Question

-e^(-x)=c, c is a constant
does x^(-1)=ln(c)
and so x=1/ln(c) ?

Answer 1

basically I'm rusty on my laws of exponents with regard to log functions... :)

Answer 2

-e^(-x)=c -> e^(-x) = -c -> -x = ln(-c) -> x=-ln(-c)

Answer 3

no good, log of a negative number is undefined

Answer 4

C is a positive constant

Answer 5

c cannot be positive in the problem you gave.
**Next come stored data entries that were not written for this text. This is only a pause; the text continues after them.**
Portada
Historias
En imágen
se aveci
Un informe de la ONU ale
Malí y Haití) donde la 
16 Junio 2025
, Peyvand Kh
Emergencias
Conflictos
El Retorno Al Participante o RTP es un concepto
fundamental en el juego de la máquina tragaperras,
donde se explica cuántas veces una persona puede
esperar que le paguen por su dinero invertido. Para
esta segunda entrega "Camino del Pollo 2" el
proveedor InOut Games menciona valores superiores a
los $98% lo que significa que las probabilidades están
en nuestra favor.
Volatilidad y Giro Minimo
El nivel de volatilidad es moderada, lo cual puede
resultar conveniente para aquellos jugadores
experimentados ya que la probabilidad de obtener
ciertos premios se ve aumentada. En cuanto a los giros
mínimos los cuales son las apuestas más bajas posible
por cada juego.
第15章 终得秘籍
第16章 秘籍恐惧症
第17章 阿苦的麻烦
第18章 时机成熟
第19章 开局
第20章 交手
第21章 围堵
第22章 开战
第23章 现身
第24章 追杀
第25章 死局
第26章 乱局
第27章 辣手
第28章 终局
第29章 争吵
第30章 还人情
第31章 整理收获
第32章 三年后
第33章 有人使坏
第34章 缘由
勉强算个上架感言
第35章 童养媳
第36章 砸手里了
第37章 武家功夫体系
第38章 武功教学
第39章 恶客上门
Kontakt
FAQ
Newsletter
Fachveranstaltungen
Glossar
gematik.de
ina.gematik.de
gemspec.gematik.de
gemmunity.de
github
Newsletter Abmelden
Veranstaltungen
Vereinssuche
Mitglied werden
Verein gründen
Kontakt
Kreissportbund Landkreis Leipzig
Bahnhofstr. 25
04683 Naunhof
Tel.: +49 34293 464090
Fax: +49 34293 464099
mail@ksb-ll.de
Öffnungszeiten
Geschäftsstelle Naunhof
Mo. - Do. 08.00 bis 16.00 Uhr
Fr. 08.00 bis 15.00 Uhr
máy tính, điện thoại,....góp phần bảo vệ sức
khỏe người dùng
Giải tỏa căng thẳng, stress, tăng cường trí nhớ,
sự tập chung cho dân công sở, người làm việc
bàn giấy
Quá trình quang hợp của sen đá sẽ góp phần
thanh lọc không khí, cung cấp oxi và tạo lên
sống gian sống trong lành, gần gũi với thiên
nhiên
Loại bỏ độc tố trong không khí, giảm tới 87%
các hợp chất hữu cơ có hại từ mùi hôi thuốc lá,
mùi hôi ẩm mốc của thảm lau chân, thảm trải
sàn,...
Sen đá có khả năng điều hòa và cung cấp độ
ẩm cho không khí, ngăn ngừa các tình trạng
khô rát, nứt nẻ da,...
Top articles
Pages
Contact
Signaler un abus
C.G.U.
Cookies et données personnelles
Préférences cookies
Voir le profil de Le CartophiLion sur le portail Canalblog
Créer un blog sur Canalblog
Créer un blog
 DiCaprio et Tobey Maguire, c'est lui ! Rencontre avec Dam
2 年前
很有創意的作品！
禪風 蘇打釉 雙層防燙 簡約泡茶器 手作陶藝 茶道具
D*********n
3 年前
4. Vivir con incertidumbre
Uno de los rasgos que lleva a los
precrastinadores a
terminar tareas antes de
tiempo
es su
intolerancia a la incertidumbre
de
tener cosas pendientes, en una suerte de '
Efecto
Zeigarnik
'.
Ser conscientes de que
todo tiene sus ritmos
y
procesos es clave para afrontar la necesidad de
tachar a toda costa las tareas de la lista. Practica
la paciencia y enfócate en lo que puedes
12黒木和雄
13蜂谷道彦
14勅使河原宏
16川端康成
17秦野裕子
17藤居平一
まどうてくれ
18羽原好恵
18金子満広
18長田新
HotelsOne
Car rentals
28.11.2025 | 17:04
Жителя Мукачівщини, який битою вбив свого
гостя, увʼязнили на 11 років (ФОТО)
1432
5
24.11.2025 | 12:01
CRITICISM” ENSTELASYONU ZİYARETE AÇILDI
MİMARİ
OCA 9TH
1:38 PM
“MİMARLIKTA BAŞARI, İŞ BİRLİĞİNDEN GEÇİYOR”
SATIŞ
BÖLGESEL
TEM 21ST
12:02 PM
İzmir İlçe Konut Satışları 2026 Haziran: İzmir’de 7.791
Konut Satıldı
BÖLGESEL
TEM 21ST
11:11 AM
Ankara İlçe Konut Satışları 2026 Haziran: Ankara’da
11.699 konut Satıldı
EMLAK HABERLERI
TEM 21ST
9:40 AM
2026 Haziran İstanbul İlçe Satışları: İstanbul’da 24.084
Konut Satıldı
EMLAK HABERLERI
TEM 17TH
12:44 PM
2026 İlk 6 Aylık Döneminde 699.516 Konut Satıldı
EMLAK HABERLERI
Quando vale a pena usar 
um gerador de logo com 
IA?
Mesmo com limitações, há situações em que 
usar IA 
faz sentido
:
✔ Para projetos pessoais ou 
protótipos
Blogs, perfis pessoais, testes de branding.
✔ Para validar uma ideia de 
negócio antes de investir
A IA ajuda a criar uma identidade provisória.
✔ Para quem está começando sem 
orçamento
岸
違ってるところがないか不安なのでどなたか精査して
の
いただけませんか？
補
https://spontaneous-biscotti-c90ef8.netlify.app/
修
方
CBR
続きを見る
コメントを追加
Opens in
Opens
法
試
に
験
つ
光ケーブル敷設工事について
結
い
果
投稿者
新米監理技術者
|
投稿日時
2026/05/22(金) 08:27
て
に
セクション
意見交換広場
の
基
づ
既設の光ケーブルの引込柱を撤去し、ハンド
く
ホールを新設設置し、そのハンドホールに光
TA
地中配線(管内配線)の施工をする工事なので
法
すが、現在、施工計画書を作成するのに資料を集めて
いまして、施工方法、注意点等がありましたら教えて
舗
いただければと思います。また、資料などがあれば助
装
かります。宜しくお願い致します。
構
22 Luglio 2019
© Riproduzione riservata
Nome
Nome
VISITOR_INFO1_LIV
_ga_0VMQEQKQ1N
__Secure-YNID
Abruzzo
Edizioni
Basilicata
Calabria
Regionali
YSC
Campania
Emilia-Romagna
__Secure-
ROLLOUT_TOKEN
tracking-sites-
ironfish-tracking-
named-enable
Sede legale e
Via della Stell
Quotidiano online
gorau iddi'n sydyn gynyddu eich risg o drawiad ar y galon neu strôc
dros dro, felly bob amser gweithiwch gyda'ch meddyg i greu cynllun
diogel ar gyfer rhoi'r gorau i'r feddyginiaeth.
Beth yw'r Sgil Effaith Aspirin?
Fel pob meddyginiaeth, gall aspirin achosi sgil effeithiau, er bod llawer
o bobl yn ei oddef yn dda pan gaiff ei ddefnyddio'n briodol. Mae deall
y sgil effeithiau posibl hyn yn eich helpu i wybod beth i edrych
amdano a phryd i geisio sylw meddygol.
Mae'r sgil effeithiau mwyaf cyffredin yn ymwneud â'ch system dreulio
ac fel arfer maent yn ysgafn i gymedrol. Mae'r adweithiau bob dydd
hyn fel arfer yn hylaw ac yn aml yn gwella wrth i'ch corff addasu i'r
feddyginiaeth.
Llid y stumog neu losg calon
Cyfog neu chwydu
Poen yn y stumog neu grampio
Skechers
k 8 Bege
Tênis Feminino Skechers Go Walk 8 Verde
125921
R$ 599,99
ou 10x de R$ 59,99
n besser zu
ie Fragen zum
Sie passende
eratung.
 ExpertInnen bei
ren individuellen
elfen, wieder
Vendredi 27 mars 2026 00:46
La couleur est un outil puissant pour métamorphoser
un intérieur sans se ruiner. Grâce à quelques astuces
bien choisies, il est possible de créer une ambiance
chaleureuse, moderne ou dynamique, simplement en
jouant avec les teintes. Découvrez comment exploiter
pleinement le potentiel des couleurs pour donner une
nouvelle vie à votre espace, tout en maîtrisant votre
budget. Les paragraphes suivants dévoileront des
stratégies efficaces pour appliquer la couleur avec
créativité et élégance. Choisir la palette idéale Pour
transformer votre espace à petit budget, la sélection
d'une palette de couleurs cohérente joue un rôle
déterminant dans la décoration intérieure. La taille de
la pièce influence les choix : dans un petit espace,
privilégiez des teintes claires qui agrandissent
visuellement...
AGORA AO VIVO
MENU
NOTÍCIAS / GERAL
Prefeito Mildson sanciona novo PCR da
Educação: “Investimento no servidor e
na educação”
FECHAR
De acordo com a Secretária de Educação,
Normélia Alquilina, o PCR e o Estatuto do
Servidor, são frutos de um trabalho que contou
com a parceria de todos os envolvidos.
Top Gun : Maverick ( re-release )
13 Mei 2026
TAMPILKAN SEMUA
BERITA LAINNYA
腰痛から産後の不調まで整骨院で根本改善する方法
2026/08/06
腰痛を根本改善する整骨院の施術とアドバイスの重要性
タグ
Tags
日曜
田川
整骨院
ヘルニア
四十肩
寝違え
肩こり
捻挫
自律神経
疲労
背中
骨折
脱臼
Note that e^(-x) = 1/e^x >0 so -e^(-x) = -(1/e^x) <0 so c is negative.

Answer 6

well my actual problem is 85/7=(-90/7)e^(-7t/2), what is t?

Answer 7

just wanted to simplify it for my post, t should have an actual positive solution

Answer 8

like you said, you cannot take the natural log of a negative number without involving complex numbers.

Answer 9

there is a real solution to this problem though...

Answer 10

you will get -17/18 = e^(-7t/2) you cannot take the ln of -17/18

Answer 11

I think there is a trick to moving coeficients of logs to their powers

Answer 12

You do not have any coefficients on yours logs. Until you take the ln of both sides, you do not have any logs. How do you know there is a real solution.

Answer 13

because this is the result of a cooling problem in which we are asked when will the temp = 65 degrees if you turn the heater on to 70, I'm fairly sure i've got the equation correct

Answer 14

see if you had 3ln(7) = ln(7^3), but that has nothing to do with what you are trying to solve here.

Answer 15

and the temp will obviously reach 65 after some length of time

Answer 16

I do not know much about physics or what not, but if you raised the heater to 70 degrees, how would the room? cool to 65 degrees. There would be an increase in temperature up to 70.

Answer 17

it starts at 40 degrees, but you're right I must have done my equation incorrectly

Answer 18

I am sorry, I couldn't be of more help, I do hope that you figure it out though.

Answer 19

the limit as t->infinity is 52.9 degrees and it should be 70 or close to it

Answer 20

thx